Perhaps surprisingly, our spirits remained fairly high throughout our weeklong journey. Many readers found Caity’s self-deprecating tone in the article funny, and others commented that the van life wasn’t supposed to be glamorous. They might be relieved to know that her complaints about things such as our “dire” lavatory situation and poor weather did not outwardly manifest themselves during our journey. I was impressed by her good sportsmanship and willingness to do what needed to be done for the sake of the article: drive longer, build campfires and assemble our bed in the dark of a grocery store parking lot where we had stopped to pick up food.
The aesthetic curation of #VanLife is indeed something of an Instagram illusion, as most picture-perfect catalogs tend to be. The illusion may be easy enough to trick even those of us who have roughed it for a week in a van.

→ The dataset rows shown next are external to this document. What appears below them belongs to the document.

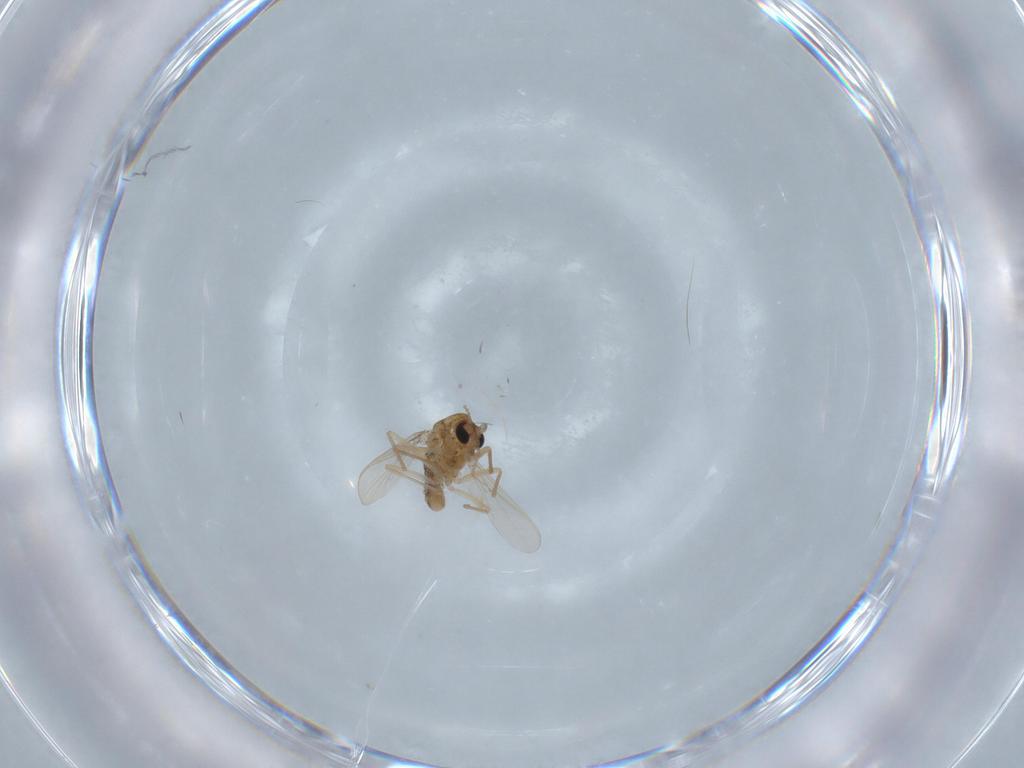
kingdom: Animalia
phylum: Arthropoda
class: Insecta
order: Diptera
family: Chironomidae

As Caity wrote at the end of her article, while scrolling longingly through Instagram #VanLife photos after our trip and wondering if we should head out for a second one, she “had forgotten” how much she “hadn’t enjoyed it.” But that is not to say that the lack of comforts negates the positives of the experience — committed van lifers probably consider it a fair price to pay for an unbounded lifestyle.
In the end, I had fun, and I was more relaxed than I usually am — probably a result of minimizing screen time and resting in the silence of nature. I was both relieved and disappointed to arrive home. And though I still choose a rooted lifestyle over a fully mobile one (for now), I applaud those aspiring to one that, however uncomfortable it may be, allows them to live their lives on their own terms.
Michael Arnstein is a life coach and meditation teacher based in Los Angeles.